There’s some good advice above, and some I would not endorse. Here’s what I would recommend:

  1. Train 6 days/week, alternating weightlifting and running days.
  2. Drop all upper-body-based aerobic work (swimming; rowing). Upper body work should be limited to the gym, building strong, pretty muscles, not developing aerobic capacity. (Anyway, you’re not a triathlete, so you don’t need upper-body endurance.)
  3. Likewise, drop all non-running-related lower-body work. Marathon training will beat the crap out of your legs, and you’ve got to let them recover. This includes DLs. Legs are recovering on these days. No squats, no extensions, no DLs, no nothing leg-related.
  4. Alternate training days–lift upper body one day, run the next. Rest on the 7th day.

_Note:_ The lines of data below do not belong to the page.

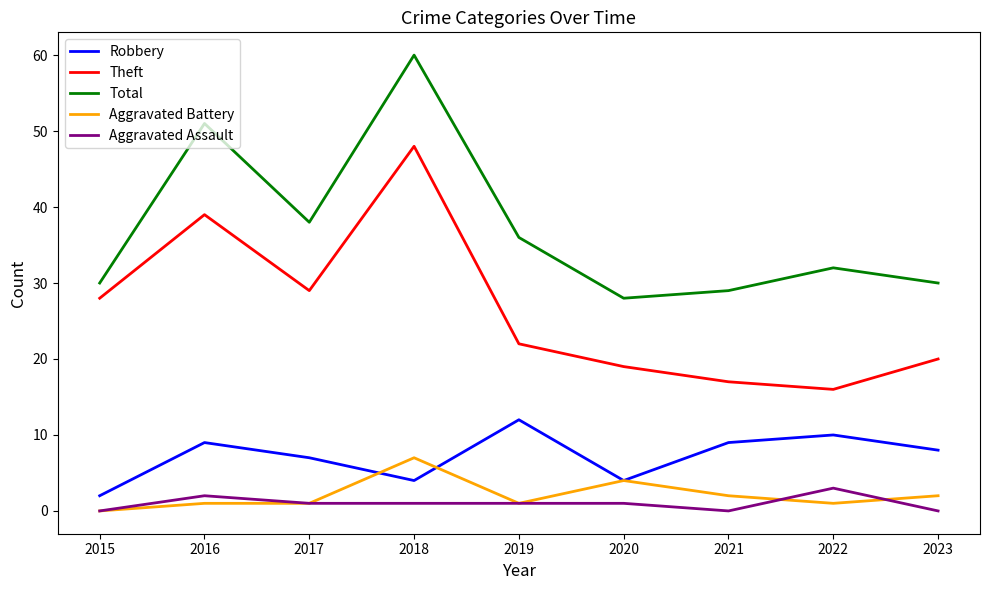

Between 2016 and 2023, which series saw the biggest shift?

Total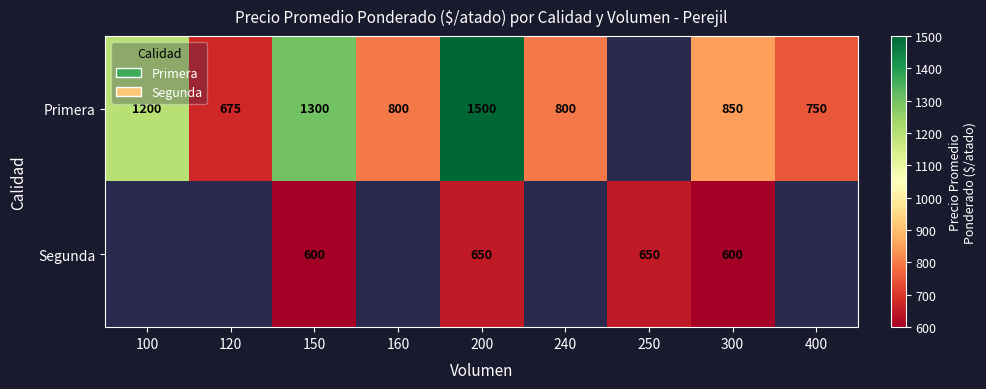

How many positive values does the Primera series have?

8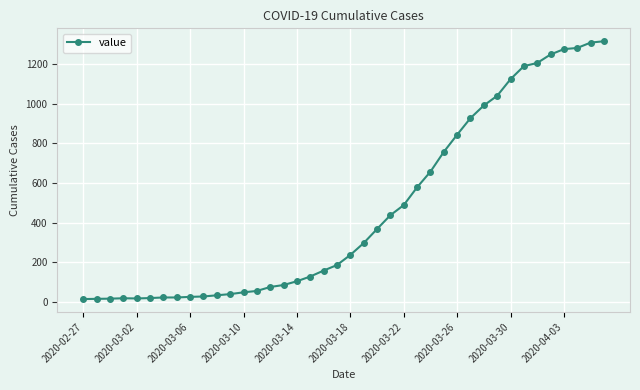

What is the sum of all values?

18667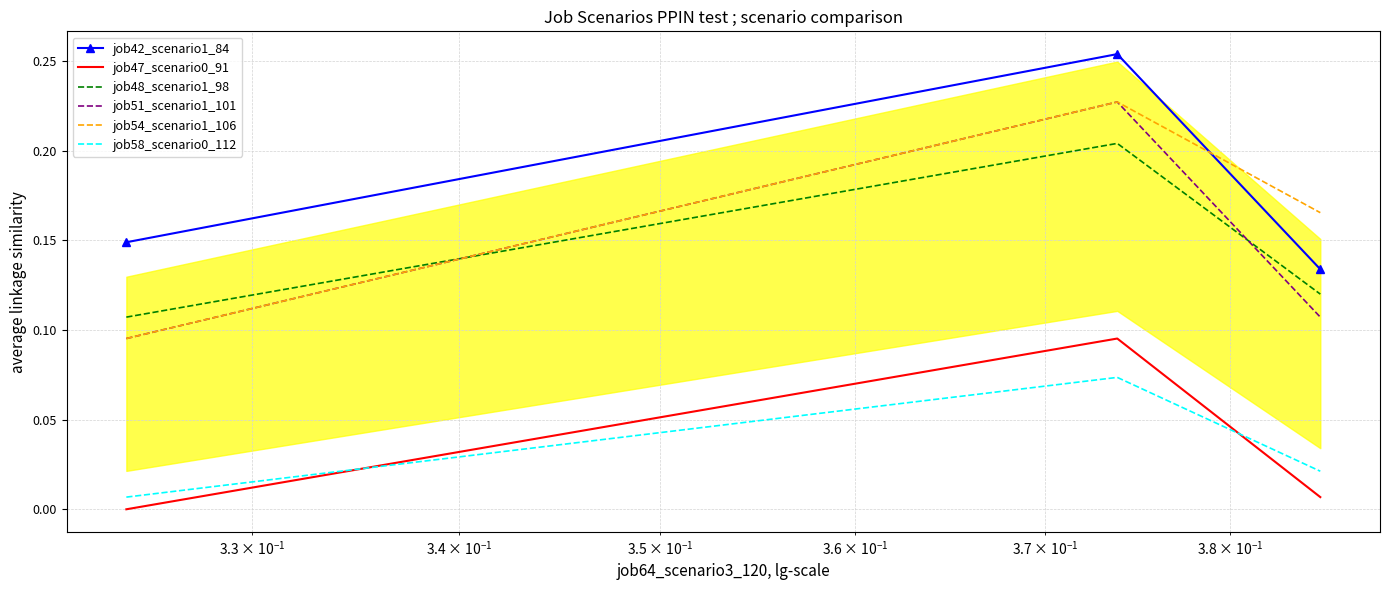

What is the difference between the second highest and minimum values in the job54_scenario1_106 series?

0.1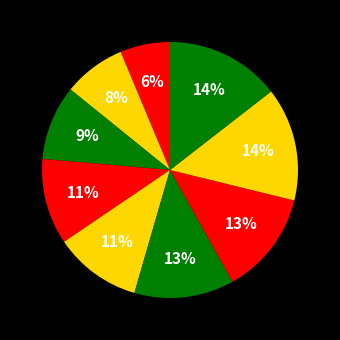

Does any single category account for the majority?

No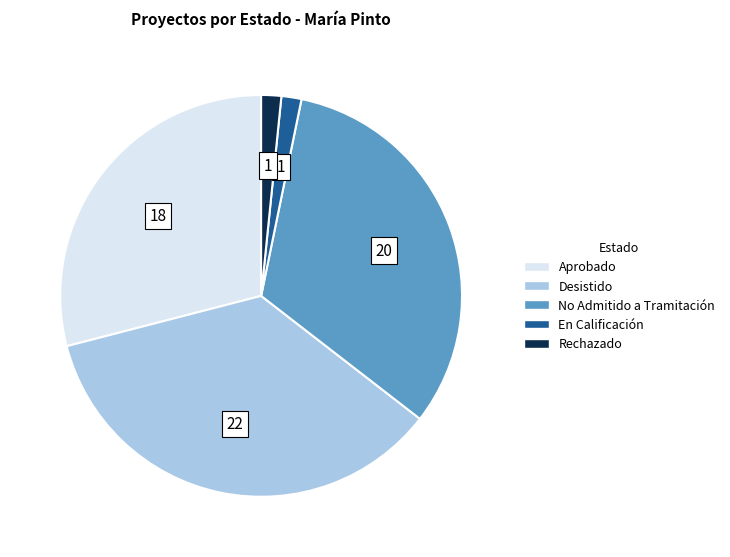

Combined, do Desistido and En Calificación account for over 50%?

No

  5. Upper body training can be whole-body, or alternating Push/Pull days.
  6. Running days are as follows: The first day of the week is a relaxed recovery run of about 2-3 miles. The second day is 6 miles at a little better than marathon pace. The last day is volume–start at your current longest run distance, and add .5-1mile/week. This is done at a slower-than-marathon pace. You can mix in walking if you want/need to, but you have to hit your distance goals each time. The distance should end up being a little farther than marathon distance, topping out around 27-28 miles.